## [Action item]
Each entry below should be printed exactly, with every image left out.

## [Extracted material]

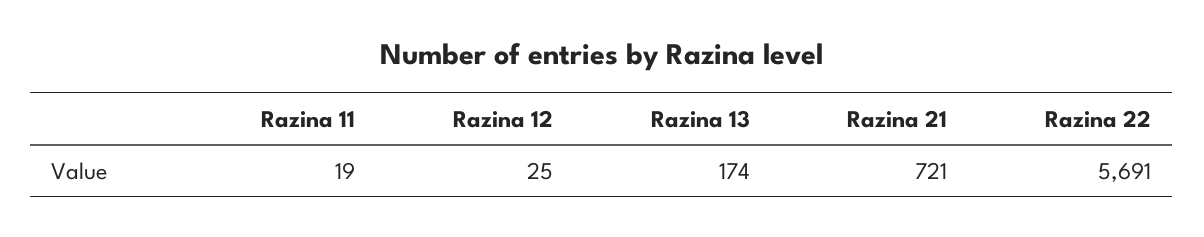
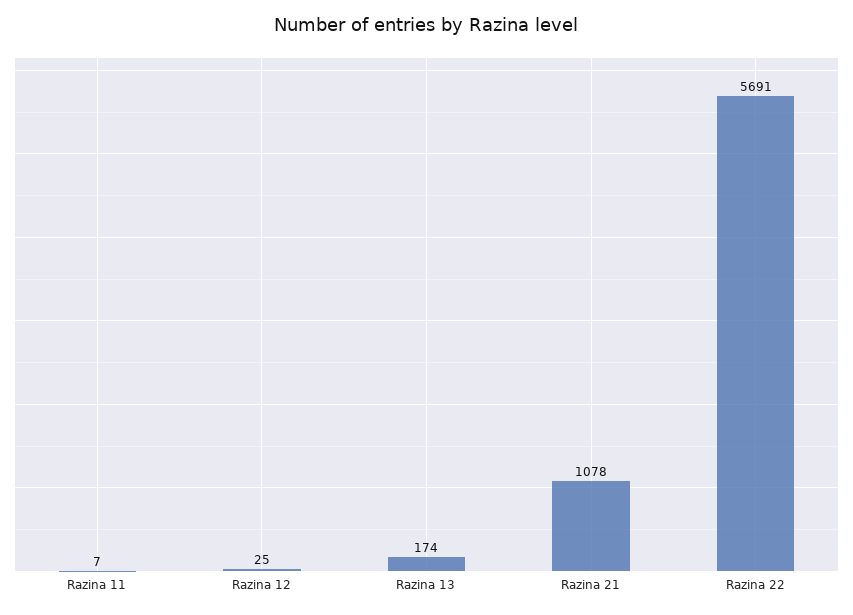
  {
-   "Razina 11": 19,
+   "Razina 11": 7,
    "Razina 12": 25,
    "Razina 13": 174,
-   "Razina 21": 721,
+   "Razina 21": 1078,
    "Razina 22": 5691
  }

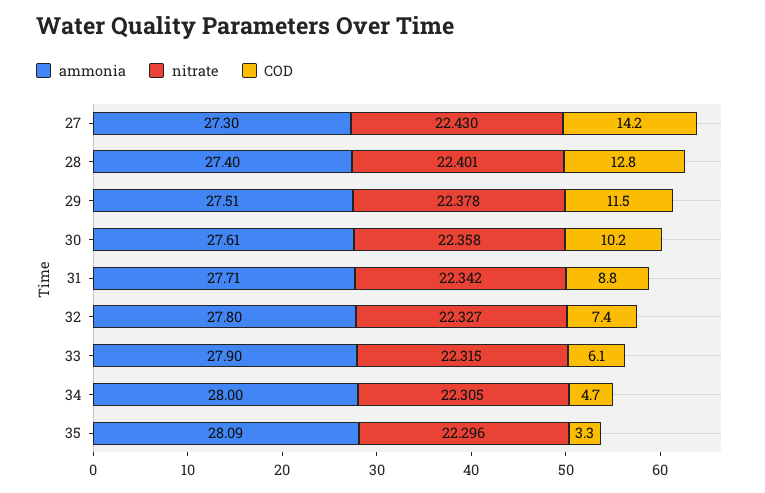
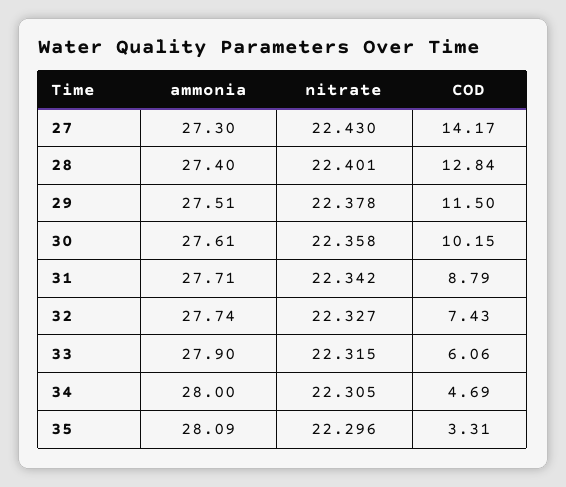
  {
    "ammonia": {
      "27": 27.3,
      "28": 27.4,
      "29": 27.51,
      "30": 27.61,
      "31": 27.71,
-     "32": 27.8,
+     "32": 27.74,
      "33": 27.9,
      "34": 28,
      "35": 28.09
    },
    "nitrate": {
      "27": 22.43,
      "28": 22.401,
      "29": 22.378,
      "30": 22.358,
      "31": 22.342,
      "32": 22.327,
      "33": 22.315,
      "34": 22.305,
      "35": 22.296
    },
    "COD": {
      "27": 14.17,
      "28": 12.84,
      "29": 11.5,
      "30": 10.15,
      "31": 8.79,
      "32": 7.43,
      "33": 6.06,
      "34": 4.69,
      "35": 3.31
    }
  }

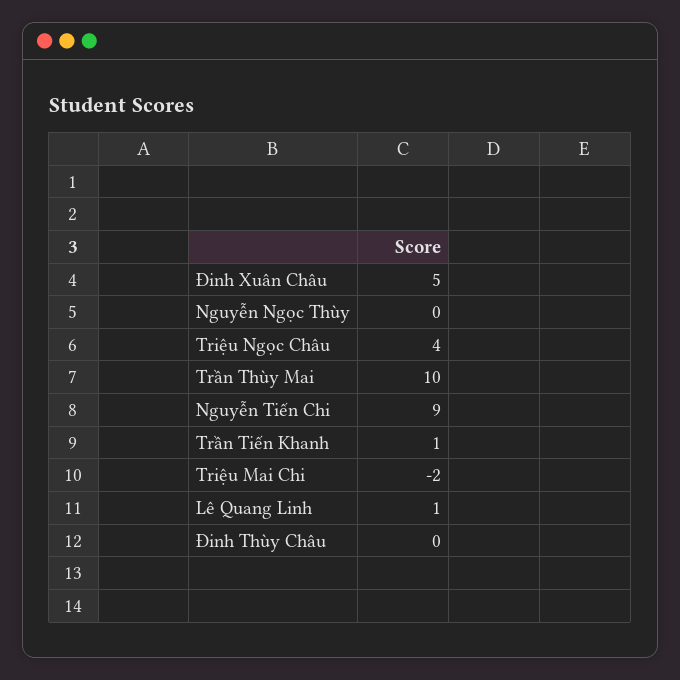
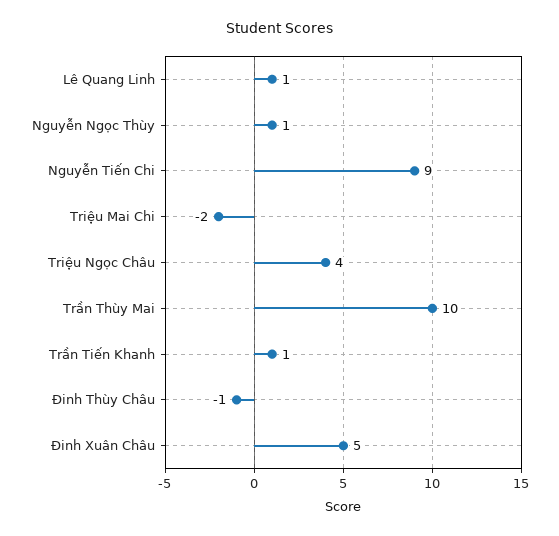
  {
    "Đinh Xuân Châu": 5,
-   "Nguyễn Ngọc Thùy": 0,
+   "Nguyễn Ngọc Thùy": 1,
    "Triệu Ngọc Châu": 4,
    "Trần Thùy Mai": 10,
    "Nguyễn Tiến Chi": 9,
    "Trần Tiến Khanh": 1,
    "Triệu Mai Chi": -2,
    "Lê Quang Linh": 1,
-   "Đinh Thùy Châu": 0
+   "Đinh Thùy Châu": -1
  }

## [Answer to this exercise]
  {
-   "Razina 11": 19,
+   "Razina 11": 7,
    "Razina 12": 25,
    "Razina 13": 174,
-   "Razina 21": 721,
+   "Razina 21": 1078,
    "Razina 22": 5691
  }

  {
    "ammonia": {
      "27": 27.3,
      "28": 27.4,
      "29": 27.51,
      "30": 27.61,
      "31": 27.71,
-     "32": 27.8,
+     "32": 27.74,
      "33": 27.9,
      "34": 28,
      "35": 28.09
    },
    "nitrate": {
      "27": 22.43,
      "28": 22.401,
      "29": 22.378,
      "30": 22.358,
      "31": 22.342,
      "32": 22.327,
      "33": 22.315,
      "34": 22.305,
      "35": 22.296
    },
    "COD": {
      "27": 14.17,
      "28": 12.84,
      "29": 11.5,
      "30": 10.15,
      "31": 8.79,
      "32": 7.43,
      "33": 6.06,
      "34": 4.69,
      "35": 3.31
    }
  }

  {
    "Đinh Xuân Châu": 5,
-   "Nguyễn Ngọc Thùy": 0,
+   "Nguyễn Ngọc Thùy": 1,
    "Triệu Ngọc Châu": 4,
    "Trần Thùy Mai": 10,
    "Nguyễn Tiến Chi": 9,
    "Trần Tiến Khanh": 1,
    "Triệu Mai Chi": -2,
    "Lê Quang Linh": 1,
-   "Đinh Thùy Châu": 0
+   "Đinh Thùy Châu": -1
  }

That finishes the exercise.